Estuvimos caminando un buen rato. Ella hablaba sin cesar, y yo me conformaba con escucharla. De vez en cuando añadía algo, pero la mayoría de las veces eran monosílabos. No era de hablar mucho. No se me daba tan bien como a ella.

La miré de reojo y me sorprendió pillarla observándome. De pronto, se paró a mitad de camino, se soltó de mi agarre y con actitud altanera, me dijo:

- Eres un chico con suerte, ¿sabes? <a la vez que me guiñaba un ojo y reía con chulería>. Yo no pude hacer más que suprimir una sonrisa, y pensar: ¡Vaya que lo soy!

Nos sentamos sobre un pasto verde, y allí se desnudó ante mí. No se deshizo de su ropa, pero sí de sus miedos. Me contó su historia. Las cicatrices que tenía en el alma. Dejé de ver a la mujer fuerte y risueña, y conocí a la niña tímida e insegura.

No lloró, ni siquiera se le aguaron los ojos. Pero hablaba con el corazón en la boca y yo fui capaz de sentir su dolor, y me dolía. Deseé sanarla, despojarla de todas esas inseguridades con las que batallaba a diario.

Y supe que desde ese día, me quedaría prendado a ella. Había sufrido mucho. Joder, ¿quién podía ser tan tonto de hacer sufrir a semejante ángel? Ella merecía mucho.
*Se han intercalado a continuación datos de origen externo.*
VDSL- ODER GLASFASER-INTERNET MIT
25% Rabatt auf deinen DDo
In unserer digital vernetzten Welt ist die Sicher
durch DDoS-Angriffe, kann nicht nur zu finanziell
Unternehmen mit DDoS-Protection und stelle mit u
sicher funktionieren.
Lo merecía todo.

Y yo quería dárselo. No sabía cómo hacerlo. No sabía si sería suficiente. Tenía miedo a romperla. A volver a fallar en el intento de cuidar a alguien. Pero es que no podía dejarla escapar. Era increíble la fortaleza que tenía. La imaginé siempre tan frágil, tan tierna. Y lo que me estaba mostrando realmente era la capacidad de resiliencia tan grande que tenía. No había dejado de creer en el amor, a pesar de que había fracasado en encontrarlo. No dejaba de sonreír, y parlotear como loca, como si no estuviese rota por dentro.

Me volví un maldito blando a su lado. Llegó de la nada y puso mi mundo patas arriba. Pero me propuse algo y lo cumpliría. La ayudaría a crecer. Le sumaría. Le haría ver que era un cabrón partidazo. No tenía ni puta idea de cómo hacerlo. Pero mejoraría por ella. Si me lo permitía.
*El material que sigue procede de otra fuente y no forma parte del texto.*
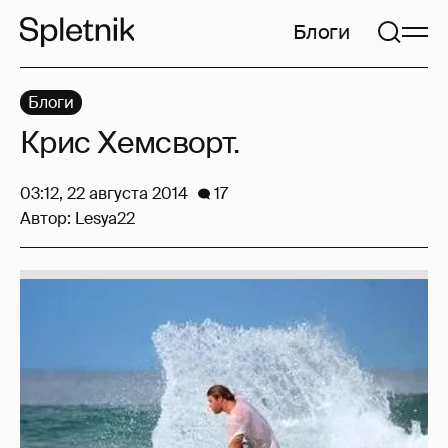
Блоги
Блоги
Крис Хемсворт.
03:12, 22 августа 2014
17
Автор:
Lesya22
Me animé a contarle mi historia también. Nos sinceramos. Pensé que se asustaría, y se alejaría. Sin embargo, me abrazó. Es increíble la tranquilidad con que recibió mis más oscuros secretos. Y me regaló uno de esos abrazos que te reconstruyen y que llevabas tiempo necesitando, sin saberlo.

Esta chica se convirtió en mi todo, mi más, mi siempre. Nuestras diferencias parecían complementarse entre sí, en una forma mágica y perfecta. Sabía que las promesas de amor eterno le asustaban. Le habían hecho daño. Y yo me había propuesto hacerla feliz, sustituir cada lágrima por un montón de risas. Demostrarle que los príncipes azules están sobrevalorados, y ella no estaba para aceptar que no la quisieran con todo lo bonito que se merecía.

Lograba sacar lo mejor de mí. Y es que desde que empecé a preocuparme por alguien que no fuera yo mismo, mi vida adquirió un nuevo sentido. Me protegía de mi oscuridad. Me hacía querer ser mejor persona, solo por ella. Ni siquiera sé cómo lo hizo. Pero es que se apareció con esa fuerza arrolladora y esa belleza tan atrayente que poseía, que era imposible no quererla. Brillaba por sí sola y me hacía sentir vivo. 

Y me enamoré sin saberlo, sin pensarlo, sin quererlo. Mi niña bonita.